35

418 36 3
                                    

Keyifli okumalar.



"Ayağa kalk ve terar saldır."
Çarpışan tahta sesleri ve kuş cıvıltılarıyla bezenen güzel bir sabahtı.
Elio kendi yaptığı tahta kılıçlarla oğluyla antreman yapıyordu.

Lucas önündeki gür siyah saçları iki yanda ayırmış örgü yaparken kızının heyecanla anlattıklarını dinliyordu. 
Adaya geleli bir ay olmuştu ve lu anlık her şey güzel gidiyordu. Lucas burları o kadar çok özlemişti ki geldiğinde sanki tüm acı ve dert silinmiş bambaşka bir dünyanın içindeymiş gibi hissediyordu.

Adaları sanki onları bekliyor gibi yem yeşil, ılık havası ve masmavi gökyüzüyle capcanlıydı. Evleri insan girilmediği için epey tozlu olsa da kısa sürede temizlemeyi başarmışlardı. Adanın etrafı insanlar girmemesi için surlarla kaplı olduğundan sınıra gelsijleri zaman Elio onları gemiden almış ve evlerine götürmüştü.

Leonard ve Lenora büyülenmiş bir şekilde etrafı incelerken sırayla gün yüzüne çıkan tavşanları görünce çığlık çığlığa koşturarak hemen peşlerine düşmüşlerdi.

Belki zorlanacaklar ve dördü birden arkadaşlarından, sevdiklerinden uzak kalmanın mutsuzluğuna kapılacak olsalar da birbirlerine destek olup hayatlarına devam edeceklerdi.

Biraz huzurlu biraz da sıkıcı geçen bir ayın sonunda çocuklar adaya çoktan alışmışlardı. Gün geçtikçe ekosistemi zenginleşen ada onlara bir çok aktivite sunıyordu. Sıcak havanın etkisiyle serinlemeye çalışan genç ejderhalar orman yürüyüşü sırasında bir şelale keşfetmişlerdi. Çoğu zaman denizde vakit geçirseler de şelale oldukça ilgi çekici görünüyordu.

Öğle vaktini az da olsa geçmesini beklerlerken Elio, oğlu ile antrenman yapmak istemiş o sırada Lucas kızının saçlarını örüyordu.

"Bende Pamukşeker'e dedim ki onlar kardeşinin havuçları, yememilisin yoksa çok üzülür. Ama ne yaptı biliyor musun? Gözümün içine baka baka yedi, ben de ona küstüm."

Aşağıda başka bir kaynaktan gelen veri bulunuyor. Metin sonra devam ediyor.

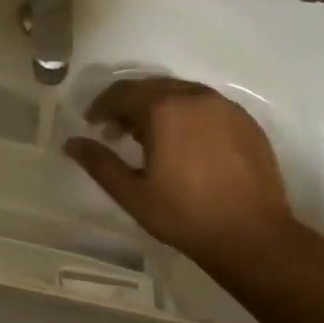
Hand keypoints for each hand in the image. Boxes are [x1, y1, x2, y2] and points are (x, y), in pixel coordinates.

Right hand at [65, 77, 294, 265]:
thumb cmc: (184, 215)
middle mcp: (196, 96)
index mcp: (165, 108)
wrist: (252, 235)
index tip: (91, 124)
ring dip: (157, 108)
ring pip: (180, 93)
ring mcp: (226, 107)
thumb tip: (71, 142)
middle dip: (128, 105)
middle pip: (152, 87)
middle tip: (114, 132)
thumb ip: (99, 163)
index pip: (123, 92)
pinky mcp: (246, 121)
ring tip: (147, 139)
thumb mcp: (133, 193)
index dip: (101, 106)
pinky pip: (206, 106)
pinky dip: (186, 115)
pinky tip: (183, 144)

Tavşanlarla oynamayı çok seven Lenora her tavşana bir isim koymuştu. Mnüne gelen her yemeği yemekten çekinmeyen tavşanlara paylaşmayı öğretmek imkansız bir şeydi. Ama Lenora hiç nıkmadan deniyor ve gün sonunda hüsranla annesine anlatıyordu.

"Bundan sonra ne yaparız biliyor musun? Önce Pamukşeker'e yetecek kadar yem veririz ve gerisini saklarız. Kardeşi Asi ne zaman ortaya çıkarsa Pamukşeler'den gizli veririz."  Lucas söylediklerinden sonra kızının yüzünün güldüğünü görünce doğru yolda olduğuna sevindi.

Muhabbetlerini dinlemiş olacak ki Elio yanlarına gelip oturmuştu.
"Pamukşeker çok kilo almış bence. Etli butlu kessek de yesek mi?"
Seneler geçse de Elio’nun tavşan yeme sefası asla bitmiyordu.

"Hayır baba, onlar benim arkadaşlarım anne bir şey söyle!"
Lucas onaylamaz gözlerle Elio'ya baktığında eşi muzipçe sırıtıyordu.

"Tavşanlar yerinde dursun, sizde hazırlanın ve yürüyüşe çıkalım." Lenora kollarını bağlamış ve babasına arkasını dönmüştü.

Elio şakasının uzamasını istemeyerek kızını kucakladı ve ayağa kalktı.

"Tamam onları yahni yapmayız, tabi sen bu kadar beslemeye devam etmezsen."
Lenora'nın bağırışları ve Elio'nun kahkahaalarıyla önden ilerleyen ikiliyi izleyen Lucas yavaşça yerden kalkmış ve etrafı toparlamaya başlamıştı. Leonard üstünü giyinmiş ve kalan piknik sepetini alarak annesinin elini tutmuştu.

"Bugün düne göre daha iyi karşılık veriyorsun. Bu kadar çabuk kılıç kullanmayı kavraman beni gururlandırıyor." Oğlunun yumuşak saçlarını dağıtarak gülümsemişti. Bormalde Lucas Elio'ya göre kılıç eğitiminde daha sert olduğundan Leonard için annesinin beğenileri daha önemliydi.